US Senator MItt Romney (R-UT) has expressed concern that new legislation may interfere with the government’s free speech rights in what some say is a contravention of the US Constitution.

Romney made the remarks in response to the Free Speech Protection Act, an amendment introduced by Sen. Rand Paul (R-KY). The act amends the Federal Information Security Modernization Act of 2023 to crack down on government censorship of “misinformation” by prohibiting State Department operatives from directing social media platforms to suppress free speech. It would also require “each recipient of a grant awarded by the Department to certify that it will not designate any creator of news as a source of misinformation or disinformation.”

“Over the past several years, the U.S. government has taken upon itself the task of protecting Americans from ‘misinformation’ and ‘disinformation,’” Paul said. “‘Misinformation’ and ‘disinformation’ are statements and messages that the government, in its self-appointed role as arbiter of truth, decides are false and that have what the government judges are harmful effects.”

Sen. Paul’s amendment was supported by all Republican members of the Homeland Security and Governmental Affairs Committee Wednesday except for Romney, who worried the legislation may affect the federal government’s right to free speech.

“Employees of the government have First Amendment rights too,” Romney told the committee, arguing that censorship is only when the government directly suppresses information. Doing so through a proxy like a social media company, however, does not qualify as censorship to Romney.

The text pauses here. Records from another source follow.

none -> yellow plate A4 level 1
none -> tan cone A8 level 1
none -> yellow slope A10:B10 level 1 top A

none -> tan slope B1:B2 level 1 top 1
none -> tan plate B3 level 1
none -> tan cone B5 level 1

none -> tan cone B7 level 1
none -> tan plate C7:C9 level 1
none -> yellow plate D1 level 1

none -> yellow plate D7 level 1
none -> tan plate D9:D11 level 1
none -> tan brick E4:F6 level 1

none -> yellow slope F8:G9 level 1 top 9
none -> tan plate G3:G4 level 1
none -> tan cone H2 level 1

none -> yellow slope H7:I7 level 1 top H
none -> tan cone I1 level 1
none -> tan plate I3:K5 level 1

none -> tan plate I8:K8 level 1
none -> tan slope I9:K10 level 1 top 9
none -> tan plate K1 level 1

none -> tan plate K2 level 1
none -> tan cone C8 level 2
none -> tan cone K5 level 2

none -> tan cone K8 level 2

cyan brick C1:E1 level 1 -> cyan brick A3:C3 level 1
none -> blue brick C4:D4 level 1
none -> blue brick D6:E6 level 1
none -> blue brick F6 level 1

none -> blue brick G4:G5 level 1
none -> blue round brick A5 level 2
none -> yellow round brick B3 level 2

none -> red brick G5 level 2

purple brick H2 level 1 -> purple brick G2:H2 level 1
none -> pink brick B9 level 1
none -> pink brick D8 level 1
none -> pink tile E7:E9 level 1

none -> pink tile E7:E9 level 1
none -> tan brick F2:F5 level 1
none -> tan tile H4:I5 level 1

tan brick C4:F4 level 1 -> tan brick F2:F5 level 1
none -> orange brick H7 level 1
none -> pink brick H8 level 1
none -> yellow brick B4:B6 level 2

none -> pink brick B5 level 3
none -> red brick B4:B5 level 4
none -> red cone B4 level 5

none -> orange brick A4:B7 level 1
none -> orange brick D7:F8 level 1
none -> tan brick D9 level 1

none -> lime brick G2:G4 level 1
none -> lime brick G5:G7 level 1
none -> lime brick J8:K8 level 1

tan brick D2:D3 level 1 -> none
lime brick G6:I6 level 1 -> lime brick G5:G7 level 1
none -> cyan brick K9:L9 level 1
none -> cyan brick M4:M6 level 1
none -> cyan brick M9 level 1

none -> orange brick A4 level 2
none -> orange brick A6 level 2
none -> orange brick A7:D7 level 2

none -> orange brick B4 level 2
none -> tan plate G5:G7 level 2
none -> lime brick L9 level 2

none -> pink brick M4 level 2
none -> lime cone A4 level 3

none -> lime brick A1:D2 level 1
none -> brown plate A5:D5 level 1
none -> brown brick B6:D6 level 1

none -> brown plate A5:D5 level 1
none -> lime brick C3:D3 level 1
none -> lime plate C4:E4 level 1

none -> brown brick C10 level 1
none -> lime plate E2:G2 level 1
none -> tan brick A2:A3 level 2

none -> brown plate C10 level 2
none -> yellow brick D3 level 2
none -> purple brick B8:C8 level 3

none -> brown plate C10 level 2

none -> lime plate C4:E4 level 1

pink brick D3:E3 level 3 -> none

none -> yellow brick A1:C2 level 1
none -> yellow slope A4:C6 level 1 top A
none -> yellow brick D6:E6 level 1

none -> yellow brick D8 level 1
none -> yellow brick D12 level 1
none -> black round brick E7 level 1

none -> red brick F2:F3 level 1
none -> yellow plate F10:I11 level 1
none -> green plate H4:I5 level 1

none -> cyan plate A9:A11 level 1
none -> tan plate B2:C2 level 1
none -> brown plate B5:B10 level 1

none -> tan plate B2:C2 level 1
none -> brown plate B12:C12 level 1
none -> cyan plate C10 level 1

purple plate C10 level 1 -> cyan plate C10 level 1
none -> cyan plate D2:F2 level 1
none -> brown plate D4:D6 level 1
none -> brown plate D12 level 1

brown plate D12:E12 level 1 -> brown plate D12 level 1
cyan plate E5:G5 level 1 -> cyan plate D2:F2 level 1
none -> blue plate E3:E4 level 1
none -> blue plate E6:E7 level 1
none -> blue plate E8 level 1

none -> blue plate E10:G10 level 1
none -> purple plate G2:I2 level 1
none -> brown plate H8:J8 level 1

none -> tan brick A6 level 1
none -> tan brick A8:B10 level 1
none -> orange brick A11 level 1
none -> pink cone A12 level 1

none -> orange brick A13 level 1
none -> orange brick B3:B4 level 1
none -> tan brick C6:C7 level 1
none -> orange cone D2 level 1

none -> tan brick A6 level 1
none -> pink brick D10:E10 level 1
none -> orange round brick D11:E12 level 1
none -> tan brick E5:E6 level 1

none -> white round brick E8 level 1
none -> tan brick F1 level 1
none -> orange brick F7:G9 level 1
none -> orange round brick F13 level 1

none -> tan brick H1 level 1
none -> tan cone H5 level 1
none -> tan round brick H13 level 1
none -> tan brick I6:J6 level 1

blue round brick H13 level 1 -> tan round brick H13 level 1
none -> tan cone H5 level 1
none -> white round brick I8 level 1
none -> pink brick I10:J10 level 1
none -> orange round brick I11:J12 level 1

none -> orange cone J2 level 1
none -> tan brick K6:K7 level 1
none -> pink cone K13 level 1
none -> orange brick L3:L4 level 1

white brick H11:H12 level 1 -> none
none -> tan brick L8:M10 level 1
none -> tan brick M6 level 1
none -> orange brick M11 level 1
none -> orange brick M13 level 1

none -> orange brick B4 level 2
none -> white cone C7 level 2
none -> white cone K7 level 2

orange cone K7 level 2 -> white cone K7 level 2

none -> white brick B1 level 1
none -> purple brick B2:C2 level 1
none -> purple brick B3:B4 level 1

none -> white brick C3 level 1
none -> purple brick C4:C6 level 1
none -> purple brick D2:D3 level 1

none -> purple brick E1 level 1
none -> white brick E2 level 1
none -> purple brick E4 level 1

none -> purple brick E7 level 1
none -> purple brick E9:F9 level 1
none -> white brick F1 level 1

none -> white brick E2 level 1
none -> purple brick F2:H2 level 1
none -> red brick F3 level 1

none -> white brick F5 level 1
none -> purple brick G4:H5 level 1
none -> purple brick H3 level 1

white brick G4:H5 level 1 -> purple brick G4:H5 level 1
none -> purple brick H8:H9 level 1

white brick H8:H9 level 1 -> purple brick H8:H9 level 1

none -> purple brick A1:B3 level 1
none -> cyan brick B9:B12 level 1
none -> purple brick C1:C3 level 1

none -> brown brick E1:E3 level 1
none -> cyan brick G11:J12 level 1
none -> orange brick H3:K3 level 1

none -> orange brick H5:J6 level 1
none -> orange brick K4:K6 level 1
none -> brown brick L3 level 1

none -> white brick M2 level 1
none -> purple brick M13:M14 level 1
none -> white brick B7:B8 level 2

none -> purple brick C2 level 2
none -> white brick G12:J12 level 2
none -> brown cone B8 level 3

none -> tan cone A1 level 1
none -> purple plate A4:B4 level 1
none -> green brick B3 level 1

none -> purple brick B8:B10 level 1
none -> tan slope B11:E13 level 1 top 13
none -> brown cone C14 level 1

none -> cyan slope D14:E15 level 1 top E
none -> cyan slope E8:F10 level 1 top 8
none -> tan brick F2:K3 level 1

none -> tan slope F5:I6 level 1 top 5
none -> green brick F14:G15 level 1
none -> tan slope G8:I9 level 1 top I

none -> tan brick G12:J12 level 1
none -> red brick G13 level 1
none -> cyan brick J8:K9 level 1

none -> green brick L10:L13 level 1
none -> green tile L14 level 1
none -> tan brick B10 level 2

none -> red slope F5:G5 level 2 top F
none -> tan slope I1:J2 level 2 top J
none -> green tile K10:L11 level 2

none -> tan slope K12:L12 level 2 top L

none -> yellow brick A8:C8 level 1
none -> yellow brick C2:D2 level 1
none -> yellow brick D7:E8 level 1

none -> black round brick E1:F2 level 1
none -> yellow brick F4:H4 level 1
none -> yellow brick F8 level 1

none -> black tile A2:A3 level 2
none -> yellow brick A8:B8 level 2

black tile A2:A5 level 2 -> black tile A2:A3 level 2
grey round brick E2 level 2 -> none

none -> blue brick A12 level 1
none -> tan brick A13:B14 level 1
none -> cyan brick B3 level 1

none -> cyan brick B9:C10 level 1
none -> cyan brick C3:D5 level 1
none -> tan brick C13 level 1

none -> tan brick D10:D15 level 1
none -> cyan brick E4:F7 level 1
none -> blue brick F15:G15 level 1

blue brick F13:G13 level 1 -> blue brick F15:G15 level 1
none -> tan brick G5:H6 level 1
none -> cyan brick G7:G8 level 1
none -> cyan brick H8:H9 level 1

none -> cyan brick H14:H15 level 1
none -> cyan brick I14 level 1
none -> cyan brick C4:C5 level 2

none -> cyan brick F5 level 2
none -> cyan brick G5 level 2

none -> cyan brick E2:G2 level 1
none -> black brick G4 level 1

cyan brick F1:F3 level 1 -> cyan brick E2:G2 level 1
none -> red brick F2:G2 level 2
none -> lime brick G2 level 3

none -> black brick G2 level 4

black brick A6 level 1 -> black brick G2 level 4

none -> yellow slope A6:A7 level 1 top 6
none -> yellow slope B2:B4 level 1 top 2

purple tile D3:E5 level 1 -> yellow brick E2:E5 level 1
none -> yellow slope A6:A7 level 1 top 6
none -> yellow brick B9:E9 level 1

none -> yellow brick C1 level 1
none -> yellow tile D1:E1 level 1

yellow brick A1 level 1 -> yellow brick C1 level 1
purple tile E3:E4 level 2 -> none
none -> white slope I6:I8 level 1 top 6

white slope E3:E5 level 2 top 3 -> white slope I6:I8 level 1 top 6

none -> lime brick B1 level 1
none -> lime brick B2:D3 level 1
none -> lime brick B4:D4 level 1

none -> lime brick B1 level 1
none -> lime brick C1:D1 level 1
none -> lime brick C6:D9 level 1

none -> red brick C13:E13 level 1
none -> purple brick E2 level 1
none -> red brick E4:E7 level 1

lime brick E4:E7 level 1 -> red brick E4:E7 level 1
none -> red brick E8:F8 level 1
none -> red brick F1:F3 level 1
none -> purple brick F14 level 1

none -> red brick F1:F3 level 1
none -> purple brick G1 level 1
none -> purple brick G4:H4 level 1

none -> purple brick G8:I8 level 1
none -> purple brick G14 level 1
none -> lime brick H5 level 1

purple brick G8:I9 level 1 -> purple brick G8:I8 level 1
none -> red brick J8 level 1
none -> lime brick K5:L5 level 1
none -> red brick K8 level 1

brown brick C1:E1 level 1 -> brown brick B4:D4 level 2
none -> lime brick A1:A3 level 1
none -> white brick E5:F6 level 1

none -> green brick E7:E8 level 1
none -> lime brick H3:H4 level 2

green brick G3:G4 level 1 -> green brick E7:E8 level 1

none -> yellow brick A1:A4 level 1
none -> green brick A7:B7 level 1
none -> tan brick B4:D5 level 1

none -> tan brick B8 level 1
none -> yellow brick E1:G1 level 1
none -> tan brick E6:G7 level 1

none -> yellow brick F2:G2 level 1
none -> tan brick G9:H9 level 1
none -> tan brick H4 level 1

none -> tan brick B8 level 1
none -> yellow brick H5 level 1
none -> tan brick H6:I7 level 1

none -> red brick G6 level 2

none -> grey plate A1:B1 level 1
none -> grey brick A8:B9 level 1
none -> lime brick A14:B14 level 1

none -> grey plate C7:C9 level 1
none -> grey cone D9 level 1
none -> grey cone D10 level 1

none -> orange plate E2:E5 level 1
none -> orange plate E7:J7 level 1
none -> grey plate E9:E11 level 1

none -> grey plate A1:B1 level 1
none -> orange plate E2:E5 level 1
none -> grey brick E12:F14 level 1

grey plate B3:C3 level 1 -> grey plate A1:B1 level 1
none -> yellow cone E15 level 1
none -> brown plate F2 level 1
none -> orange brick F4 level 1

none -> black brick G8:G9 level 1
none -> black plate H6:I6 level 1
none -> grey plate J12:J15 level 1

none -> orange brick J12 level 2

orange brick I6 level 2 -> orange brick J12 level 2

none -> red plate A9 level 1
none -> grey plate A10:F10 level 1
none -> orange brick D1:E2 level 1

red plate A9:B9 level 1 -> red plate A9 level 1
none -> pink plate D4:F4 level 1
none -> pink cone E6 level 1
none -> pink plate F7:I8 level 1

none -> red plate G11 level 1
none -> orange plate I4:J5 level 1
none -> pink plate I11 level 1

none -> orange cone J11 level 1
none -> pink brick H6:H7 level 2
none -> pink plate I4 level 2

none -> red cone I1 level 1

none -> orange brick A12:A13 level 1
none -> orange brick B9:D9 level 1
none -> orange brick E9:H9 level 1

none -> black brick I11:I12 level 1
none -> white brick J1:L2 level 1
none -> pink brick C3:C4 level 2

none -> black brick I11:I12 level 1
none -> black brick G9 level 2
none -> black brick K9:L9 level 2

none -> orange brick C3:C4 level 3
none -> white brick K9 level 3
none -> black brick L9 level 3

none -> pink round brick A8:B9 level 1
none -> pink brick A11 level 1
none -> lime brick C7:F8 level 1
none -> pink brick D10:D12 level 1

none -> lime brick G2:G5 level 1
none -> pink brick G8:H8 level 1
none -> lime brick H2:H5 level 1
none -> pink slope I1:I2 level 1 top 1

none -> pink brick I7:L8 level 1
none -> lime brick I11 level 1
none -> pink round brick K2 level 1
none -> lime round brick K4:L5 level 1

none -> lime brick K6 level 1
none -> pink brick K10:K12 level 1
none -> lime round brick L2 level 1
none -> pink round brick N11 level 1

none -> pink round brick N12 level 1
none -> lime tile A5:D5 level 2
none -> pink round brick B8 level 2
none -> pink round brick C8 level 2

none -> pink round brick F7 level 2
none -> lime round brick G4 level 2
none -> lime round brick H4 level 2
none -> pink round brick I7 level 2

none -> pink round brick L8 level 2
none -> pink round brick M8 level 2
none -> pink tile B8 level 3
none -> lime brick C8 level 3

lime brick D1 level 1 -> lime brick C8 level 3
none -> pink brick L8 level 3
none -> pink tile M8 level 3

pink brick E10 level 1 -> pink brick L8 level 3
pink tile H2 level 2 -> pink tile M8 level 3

“Censorship is when the government shuts something off,” he said. “This is arguing to try and convince someone else to set it off, and that’s the right people have, whether they’re in government or outside of government.”

Romney then expressed his concern that the legislation would “shut off free speech” of “the administration in power”.

“To say that no employee of the government, from the President on down to the millions of people who work in the government, can speak with a social media company or a legacy media company and express their point of view that an article is wrong or that an avenue they’re going down is wrong, that would shut off free speech of the part of the administration in power or frankly employees that have nothing to do with one party or the other,” Romney said.

Sen. Paul responded by pointing out that the First Amendment is not concerned with workers but with government involvement in free speech, which is why it begins with the directive “Congress shall pass no law”.

Romney’s desire to protect government rights against the people has been espoused recently by some on the Left, including Harvard Law Professor Laurence Tribe.

Tribe reacted to a ruling by US District Judge Terry Doughty last month ordering the Biden administration to halt its “censorship enterprise” with social media companies which was violating the First Amendment rights of millions of Americans.

But to Tribe, such a ruling violates the government’s free speech, which is necessary to protect the people from such evils as vaccine misinformation and election interference.